A eficácia desses aplicativos é questionável, visto que este único “pedaço” de informação do WhatsApp é binário: ou o app está aberto ou não, não há estado “ocioso”. Pessoas que optam por deixar o WhatsApp aberto enquanto não estão ativamente enviando mensagens de texto ou ligando estão, de certa forma, frustrando esse stalkerware, transmitindo dados funcionalmente incorretos. Ainda assim, o fato de que alguém iria querer espionar estranhos dessa maneira e que uma rede de facilitadores dispostos a construir as ferramentas para permitir que eles, independentemente da validade de suas descobertas é — para usar o termo técnico — grosseiro.

Alguns desses aplicativos conseguem funcionar sob pretexto de serem ferramentas úteis para monitorar se seus filhos estão fazendo algo que não deveriam, enquanto outros são mais francos sobre o quão invasivos são. Uma das páginas deste tipo de programa encontradas pelo Gizmodo se apresenta como uma forma de os pais receberem notificações sobre o paradeiro de seus filhos “mesmo que eles bloqueiem você”, enquanto em outro lugar é descrito que você pode fazer o mesmo com “amigos, amante ou esposa”. Outro app encontrado à época era ainda mais explícito sobre as possibilidades de espionagem:

Algo está acontecendo. Talvez seu cônjuge continue enviando mensagens de texto tarde da noite debaixo das cobertas ou fazendo viagens suspeitas ao banheiro a qualquer hora com o telefone na mão. Talvez um de seus funcionários esteja agindo de forma estranha toda vez que você o pega enviando uma mensagem no WhatsApp durante o horário de trabalho e quer saber o que é que ele está enviando. Ou talvez seja até mesmo o seu filho adolescente, que tem se recusado a dizer para quem eles estão enviando mensagens na calada da noite e por que estão saindo tão tarde depois da escola. De qualquer forma, algo não está certo e você sabe disso.

Os representantes do WhatsApp disseram ao Business Insider que os termos da plataforma proíbem esse tipo de adulteração por completo, e que a empresa “[solicita] que as lojas de aplicativos removam os aplicativos que abusam de nossa marca” e violam esses termos no processo. Eles também confirmaram que desabilitar a notificação “online” para um determinado usuário é funcionalmente impossível, o que significa que eles estão oferecendo pouca proteção além desse tipo de violação proibida de pedir educadamente à Apple e ao Google para cancelá-la.

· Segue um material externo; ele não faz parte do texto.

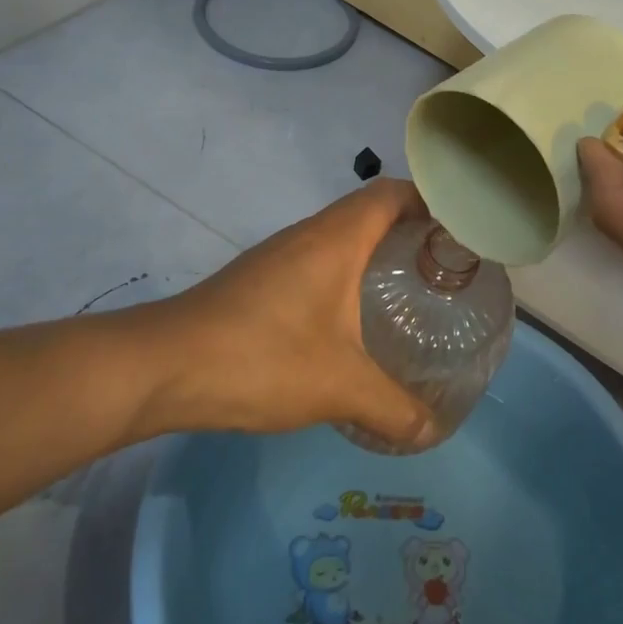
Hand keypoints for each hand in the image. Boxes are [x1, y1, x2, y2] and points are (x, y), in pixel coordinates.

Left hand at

Enquanto isso, ambas lojas de aplicativos ficam caçando estes programas, enquanto vão surgindo cada dia mais opções. Até agora, parece que estão fazendo um trabalho ruim: embora o Google leve muito a sério suas políticas de proibição de anúncios ou promoções de spyware, essas políticas são, na melhor das hipóteses, fracas, com a atualização mais recente permitindo explicitamente esse tipo de tecnologia, se for comercializado para os pais, ao invés de ex-namorados ciumentos. As políticas da Apple atingem ameaças de malware, mas não de spyware, o que significa que esses apps estão livres para proliferar nesse ecossistema.

Em outras palavras, parece que todas essas empresas consideram essa invasão grosseira de privacidade como algo totalmente apropriado, ou simplesmente acham que é um problema para elas resolverem. Entramos em contato com o WhatsApp, Apple e Google para comentar e atualizaremos se obtivermos uma resposta.